Step S5: drying the iron phosphate filter cake of the filter plate frame by a flash evaporation main machine to remove water, after flash drying and feeding in a bin are completed, according to the discharging time of the rotary kiln, after a thick material layer reaches a final temperature region, increasing the rotating speed of the rotary kiln to be more than 13Hz, simultaneously switching on a draught fan to the maximum frequency, and rapidly conveying out a thin material layer by negative pressure air conveying;

step S6: and (3) removing crystal water from the iron phosphate dihydrate which is dried by flash evaporation until free water is removed at the temperature of 580-.

In the embodiment of the invention, further, in the steps S1 and S2, ferrous phosphate is ground to a particle size of less than 4 microns, the adding amount of phosphoric acid and hydrogen peroxide is calculated according to the iron content and the phosphoric acid content in the slurry, and the mixture is pumped into an iron phosphate synthesis kettle.

In the embodiment of the present invention, in step S3, the iron phosphate is separated by the filter press and then washed five times until the conductance is qualified.

In the embodiment of the invention, in steps S4 and S5, part of water in the iron phosphate is removed by a diaphragm press frame to increase the solid content, and the iron phosphate is dried by a flash evaporation host machine to remove the water.

In the embodiment of the invention, further, in step S6, the iron phosphate dihydrate that is flash-dried to have no free water is subjected to 580-600 ℃ to remove crystal water.

Simultaneously provides a flash drying method of the ferric phosphate, which comprises the following specific process steps:

(1) grinding the ferrous phosphate slurry, conveying the ground slurry to a storage tank after sanding, and cooling the slurry through a cold water coil for later use.

(2) And (2) respectively pumping the ferrous phosphate slurry and the phosphoric acid into a weighing and metering tank, adding quantitative ferrous phosphate slurry into the reaction kettle through the weighing and metering tank, respectively adding quantitative water, phosphoric acid and hydrogen peroxide, heating and curing through outer half-pipe steam after full reaction, discharging to a cooling tank, cooling, and pumping to a washing feeding tank.

(3) Taking the head tank slurry under the stirring condition before batching to analyze the Fe content.

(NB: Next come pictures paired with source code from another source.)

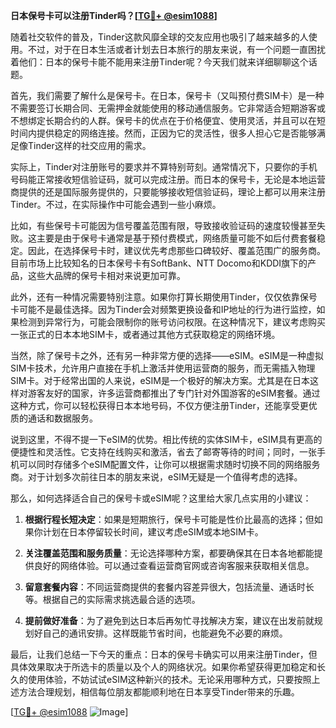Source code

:**日本保号卡可以注册Tinder吗？[[TG💪+ @esim1088](https://t.me/s/esim1088)]**

随着社交软件的普及，Tinder这款风靡全球的交友应用也吸引了越来越多的人使用。不过，对于在日本生活或者计划去日本旅行的朋友来说，有一个问题一直困扰着他们：日本的保号卡能不能用来注册Tinder呢？今天我们就来详细聊聊这个话题。

首先，我们需要了解什么是保号卡。在日本，保号卡（又叫预付费SIM卡）是一种不需要签订长期合同、无需押金就能使用的移动通信服务。它非常适合短期游客或不想绑定长期合约的人群。保号卡的优点在于价格便宜、使用灵活，并且可以在短时间内提供稳定的网络连接。然而，正因为它的灵活性，很多人担心它是否能够满足像Tinder这样的社交应用的需求。

实际上，Tinder对注册账号的要求并不算特别苛刻。通常情况下，只要你的手机号码能正常接收短信验证码，就可以完成注册。而日本的保号卡，无论是本地运营商提供的还是国际服务提供的，只要能够接收短信验证码，理论上都可以用来注册Tinder。不过，在实际操作中可能会遇到一些小麻烦。

比如，有些保号卡可能因为信号覆盖范围有限，导致接收验证码的速度较慢甚至失败。这主要是由于保号卡通常是基于预付费模式，网络质量可能不如后付费套餐稳定。因此，在选择保号卡时，建议优先考虑那些口碑较好、覆盖范围广的服务商。目前市场上比较知名的日本保号卡有SoftBank、NTT Docomo和KDDI旗下的产品，这些大品牌的保号卡相对来说更加可靠。

此外，还有一种情况需要特别注意。如果你打算长期使用Tinder，仅仅依靠保号卡可能不是最佳选择。因为Tinder会对频繁更换设备和IP地址的行为进行监控，如果检测到异常行为，可能会限制你的账号访问权限。在这种情况下，建议考虑购买一张正式的日本本地SIM卡，或者通过其他方式获取稳定的网络环境。

当然，除了保号卡之外，还有另一种非常方便的选择——eSIM。eSIM是一种虚拟SIM卡技术，允许用户直接在手机上激活并使用运营商的服务，而无需插入物理SIM卡。对于经常出国的人来说，eSIM是一个极好的解决方案。尤其是在日本这样对游客友好的国家，许多运营商都推出了专门针对外国游客的eSIM套餐。通过这种方式，你可以轻松获得日本本地号码，不仅方便注册Tinder，还能享受更优质的通话和数据服务。

说到这里，不得不提一下eSIM的优势。相比传统的实体SIM卡，eSIM具有更高的便捷性和灵活性。它支持在线购买和激活，省去了邮寄等待的时间；同时，一张手机可以同时存储多个eSIM配置文件，让你可以根据需求随时切换不同的网络服务商。对于计划多次前往日本的朋友来说，eSIM无疑是一个值得考虑的选择。

那么，如何选择适合自己的保号卡或eSIM呢？这里给大家几点实用的小建议：

1. **根据行程长短决定**：如果是短期旅行，保号卡可能是性价比最高的选择；但如果你计划在日本停留较长时间，建议考虑eSIM或本地SIM卡。
   
2. **关注覆盖范围和服务质量**：无论选择哪种方案，都要确保其在日本各地都能提供良好的网络体验。可以通过查看运营商官网或咨询客服来获取相关信息。

3. **留意套餐内容**：不同运营商提供的套餐内容差异很大，包括流量、通话时长等。根据自己的实际需求挑选最合适的选项。

4. **提前做好准备**：为了避免到达日本后再匆忙寻找解决方案，建议在出发前就规划好自己的通讯安排。这样既能节省时间，也能避免不必要的麻烦。

最后，让我们总结一下今天的重点：日本的保号卡确实可以用来注册Tinder，但具体效果取决于所选卡的质量以及个人的网络状况。如果你希望获得更加稳定和长久的使用体验，不妨试试eSIM这种新兴的技术。无论采用哪种方式，只要按照上述方法合理规划，相信每位朋友都能顺利地在日本享受Tinder带来的乐趣。

[[TG💪+ @esim1088](https://t.me/s/esim1088) ![Image](https://i.postimg.cc/4NQfJmqS/Snipaste-2025-05-13-00-14-12.png)]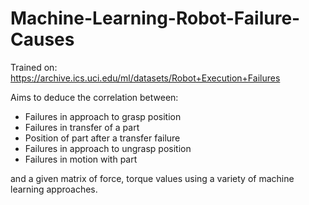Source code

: # Machine-Learning-Robot-Failure-Causes
Trained on:
https://archive.ics.uci.edu/ml/datasets/Robot+Execution+Failures

Aims to deduce the correlation between:

* Failures in approach to grasp position
* Failures in transfer of a part
* Position of part after a transfer failure
* Failures in approach to ungrasp position
* Failures in motion with part

and a given matrix of force, torque values using a variety of machine learning approaches.
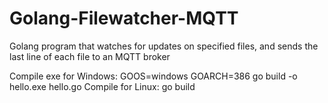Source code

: # Golang-Filewatcher-MQTT
Golang program that watches for updates on specified files, and sends the last line of each file to an MQTT broker

Compile exe for Windows: GOOS=windows GOARCH=386 go build -o hello.exe hello.go
Compile for Linux: go build

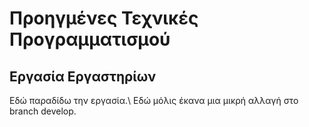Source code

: # Προηγμένες Τεχνικές Προγραμματισμού
## Εργασία Εργαστηρίων
Εδώ παραδίδω την εργασία.\ Εδώ μόλις έκανα μια μικρή αλλαγή στο branch develop.
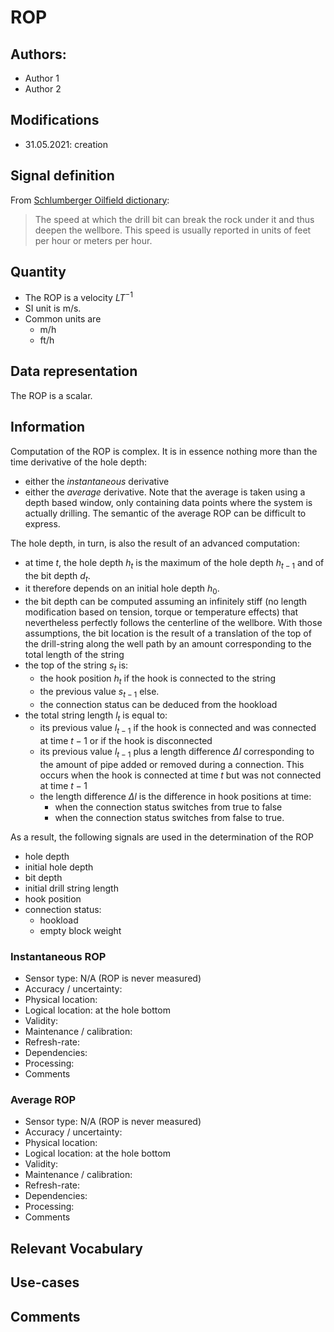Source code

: # ROP
## Authors: 
- Author 1
- Author 2

## Modifications
- 31.05.2021: creation

## Signal definition
From [Schlumberger Oilfield dictionary](https://glossary.oilfield.slb.com/en/terms/r/rate_of_penetration):

> The speed at which the drill bit can break the rock under it and thus deepen the wellbore. This speed is usually reported in units of feet per hour or meters per hour.

## Quantity
- The ROP is a velocity $L T^{-1}$
- SI unit is m/s.
- Common units are
  - m/h
  - ft/h

## Data representation

The ROP is a scalar. 

## Information

Computation of the ROP is complex. 
It is in essence nothing more than the time derivative of the hole depth:
- either the *instantaneous* derivative
- either the *average* derivative. Note that the average is taken using a depth based window, only containing data points where the system is actually drilling. The semantic of the average ROP can be difficult to express. 
 
 The hole depth, in turn, is also the result of an advanced computation:
 - at time $t$, the hole depth $h_t$ is the maximum of the hole depth $h_{t-1}$ and of the bit depth $d_t$. 
 - it therefore depends on an initial hole depth $h_0$. 
 - the bit depth can be computed assuming an infinitely stiff (no length modification based on tension, torque or temperature effects) that nevertheless perfectly follows the centerline of the wellbore. With those assumptions, the bit location is the result of a translation of the top of the drill-string along the well path by an amount corresponding to the total length of the string
 - the top of the string $s_t$ is:
   -  the hook position $h_t$ if the hook is connected to the string
   -  the previous value $s_{t-1}$ else. 
   -  the connection status can be deduced from the hookload
-  the total string length $l_t$ is equal to:
   - its previous value $l_{t-1}$ if the hook is connected and was connected at time $t-1$ or if the hook is disconnected
   - its previous value $l_{t-1}$ plus a length difference $\Delta l$ corresponding to the amount of pipe added or removed during a connection. This occurs when the hook is connected at time $t$ but was not connected at time $t-1$
    - the length difference $\Delta l$ is the difference in hook positions at time:
      - when the connection status switches from true to false
      - when the connection status switches from false to true. 

As a result, the following signals are used in the determination of the ROP
- hole depth
- initial hole depth
- bit depth
- initial drill string length
- hook position
- connection status:
  - hookload
  - empty block weight

### Instantaneous ROP
- Sensor type: N/A (ROP is never measured)
- Accuracy / uncertainty: 
- Physical location: 
- Logical location: at the hole bottom
- Validity:
- Maintenance / calibration:
- Refresh-rate: 
- Dependencies: 
- Processing: 
- Comments

### Average ROP
- Sensor type: N/A (ROP is never measured)
- Accuracy / uncertainty: 
- Physical location: 
- Logical location: at the hole bottom
- Validity:
- Maintenance / calibration:
- Refresh-rate: 
- Dependencies: 
- Processing: 
- Comments

## Relevant Vocabulary

## Use-cases

## Comments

(4) Removing phosphate radicals in the cooled iron phosphate slurry through solid-liquid separation by a filter press, washing for five times until the conductivity is qualified, pulping a filter cake, and pumping to a kiln tail storage tank; and pumping the filtrate to a CN filter for settling separation, overflowing the supernatant into a clear liquid tank, feeding the thick slurry into a thick slurry tank, and pumping to a water washing feeding tank.

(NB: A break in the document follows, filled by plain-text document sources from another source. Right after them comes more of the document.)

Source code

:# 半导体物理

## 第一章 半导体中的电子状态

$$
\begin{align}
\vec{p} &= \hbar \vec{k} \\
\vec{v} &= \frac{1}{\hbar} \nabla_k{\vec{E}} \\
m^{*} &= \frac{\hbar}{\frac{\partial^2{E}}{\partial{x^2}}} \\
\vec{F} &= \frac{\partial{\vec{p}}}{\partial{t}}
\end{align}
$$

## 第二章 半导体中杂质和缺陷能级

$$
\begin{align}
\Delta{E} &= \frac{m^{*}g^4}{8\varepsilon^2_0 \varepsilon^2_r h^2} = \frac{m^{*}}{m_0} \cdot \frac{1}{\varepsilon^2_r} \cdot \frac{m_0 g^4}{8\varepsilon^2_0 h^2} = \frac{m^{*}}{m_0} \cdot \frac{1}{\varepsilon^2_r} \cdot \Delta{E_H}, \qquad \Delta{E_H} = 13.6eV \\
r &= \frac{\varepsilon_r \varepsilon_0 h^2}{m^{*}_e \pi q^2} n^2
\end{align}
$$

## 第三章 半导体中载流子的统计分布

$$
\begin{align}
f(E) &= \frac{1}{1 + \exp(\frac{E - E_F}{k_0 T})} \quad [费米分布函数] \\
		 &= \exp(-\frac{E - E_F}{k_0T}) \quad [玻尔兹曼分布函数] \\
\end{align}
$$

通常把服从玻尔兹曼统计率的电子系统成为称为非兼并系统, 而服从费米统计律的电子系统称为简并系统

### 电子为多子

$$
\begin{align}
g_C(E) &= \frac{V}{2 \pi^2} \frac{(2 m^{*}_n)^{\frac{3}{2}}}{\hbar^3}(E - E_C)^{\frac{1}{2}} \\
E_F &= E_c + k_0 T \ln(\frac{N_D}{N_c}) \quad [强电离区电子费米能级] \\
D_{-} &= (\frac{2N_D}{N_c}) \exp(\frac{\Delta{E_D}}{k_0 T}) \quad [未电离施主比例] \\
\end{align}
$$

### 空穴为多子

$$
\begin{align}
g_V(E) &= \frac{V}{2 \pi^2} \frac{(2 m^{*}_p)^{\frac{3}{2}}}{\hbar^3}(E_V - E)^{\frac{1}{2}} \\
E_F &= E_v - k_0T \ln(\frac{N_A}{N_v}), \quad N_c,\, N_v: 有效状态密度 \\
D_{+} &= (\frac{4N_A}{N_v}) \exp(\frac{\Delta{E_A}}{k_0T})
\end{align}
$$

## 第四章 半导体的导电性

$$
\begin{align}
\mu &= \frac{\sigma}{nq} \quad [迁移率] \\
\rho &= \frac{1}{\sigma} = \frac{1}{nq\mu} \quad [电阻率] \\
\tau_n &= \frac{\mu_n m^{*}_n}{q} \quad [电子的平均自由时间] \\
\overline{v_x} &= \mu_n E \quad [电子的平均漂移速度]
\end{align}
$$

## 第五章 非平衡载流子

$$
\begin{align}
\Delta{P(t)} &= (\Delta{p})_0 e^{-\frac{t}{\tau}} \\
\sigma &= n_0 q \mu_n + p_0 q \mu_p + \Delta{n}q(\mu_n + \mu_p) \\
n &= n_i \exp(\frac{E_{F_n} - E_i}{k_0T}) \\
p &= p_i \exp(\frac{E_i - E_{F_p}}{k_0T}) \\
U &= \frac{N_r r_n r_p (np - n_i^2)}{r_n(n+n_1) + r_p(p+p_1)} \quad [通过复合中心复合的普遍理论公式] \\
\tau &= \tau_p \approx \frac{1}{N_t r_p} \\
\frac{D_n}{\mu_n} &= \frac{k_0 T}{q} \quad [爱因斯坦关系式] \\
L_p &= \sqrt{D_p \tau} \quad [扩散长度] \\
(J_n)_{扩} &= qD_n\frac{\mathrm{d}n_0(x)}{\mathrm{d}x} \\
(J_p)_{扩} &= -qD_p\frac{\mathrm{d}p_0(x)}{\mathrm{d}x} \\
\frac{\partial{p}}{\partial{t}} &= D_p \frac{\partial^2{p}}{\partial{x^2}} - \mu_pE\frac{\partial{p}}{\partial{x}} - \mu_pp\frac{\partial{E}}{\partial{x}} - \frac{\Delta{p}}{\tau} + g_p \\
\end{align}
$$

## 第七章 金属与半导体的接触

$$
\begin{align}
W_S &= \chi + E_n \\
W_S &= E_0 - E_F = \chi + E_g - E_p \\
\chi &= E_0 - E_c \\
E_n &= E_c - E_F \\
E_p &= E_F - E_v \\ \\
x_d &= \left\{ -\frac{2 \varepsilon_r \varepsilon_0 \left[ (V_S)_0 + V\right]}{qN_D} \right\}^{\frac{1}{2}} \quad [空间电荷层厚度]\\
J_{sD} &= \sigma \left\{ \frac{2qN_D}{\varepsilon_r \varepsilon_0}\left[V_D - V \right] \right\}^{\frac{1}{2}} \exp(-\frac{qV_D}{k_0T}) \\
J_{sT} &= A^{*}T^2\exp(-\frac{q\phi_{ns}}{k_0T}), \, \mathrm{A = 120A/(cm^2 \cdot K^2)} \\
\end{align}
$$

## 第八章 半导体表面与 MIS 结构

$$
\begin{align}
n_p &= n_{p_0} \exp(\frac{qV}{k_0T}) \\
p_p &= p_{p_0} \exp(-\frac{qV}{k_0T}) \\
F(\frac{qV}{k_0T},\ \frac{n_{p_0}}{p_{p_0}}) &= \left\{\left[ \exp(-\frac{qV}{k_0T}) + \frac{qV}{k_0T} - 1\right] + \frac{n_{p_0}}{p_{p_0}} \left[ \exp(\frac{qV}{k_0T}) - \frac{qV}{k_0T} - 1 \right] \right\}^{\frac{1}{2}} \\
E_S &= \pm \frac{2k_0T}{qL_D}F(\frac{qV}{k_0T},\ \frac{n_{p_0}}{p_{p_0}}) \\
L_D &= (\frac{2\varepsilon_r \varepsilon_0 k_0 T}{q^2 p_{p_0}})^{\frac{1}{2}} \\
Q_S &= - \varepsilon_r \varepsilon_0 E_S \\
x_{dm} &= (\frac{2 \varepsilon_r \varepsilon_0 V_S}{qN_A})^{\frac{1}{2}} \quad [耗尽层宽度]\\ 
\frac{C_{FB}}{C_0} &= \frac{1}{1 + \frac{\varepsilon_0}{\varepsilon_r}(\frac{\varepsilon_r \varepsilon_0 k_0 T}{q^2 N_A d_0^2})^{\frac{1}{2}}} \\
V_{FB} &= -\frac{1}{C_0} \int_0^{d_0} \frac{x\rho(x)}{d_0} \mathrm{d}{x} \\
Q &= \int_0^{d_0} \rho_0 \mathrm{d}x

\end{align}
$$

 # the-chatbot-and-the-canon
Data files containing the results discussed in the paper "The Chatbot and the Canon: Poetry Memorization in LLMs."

(5) Removing part of free water in the iron phosphate solution through a diaphragm pressing plate frame, and improving the solid content of the iron phosphate; and drying the iron phosphate filter cake of the filter plate frame by a flash evaporation host machine to remove water.

Although embodiments of the present invention have been shown and described, it will be appreciated by those skilled in the art that changes, modifications, substitutions and alterations can be made in these embodiments without departing from the principles and spirit of the invention, the scope of which is defined in the appended claims and their equivalents.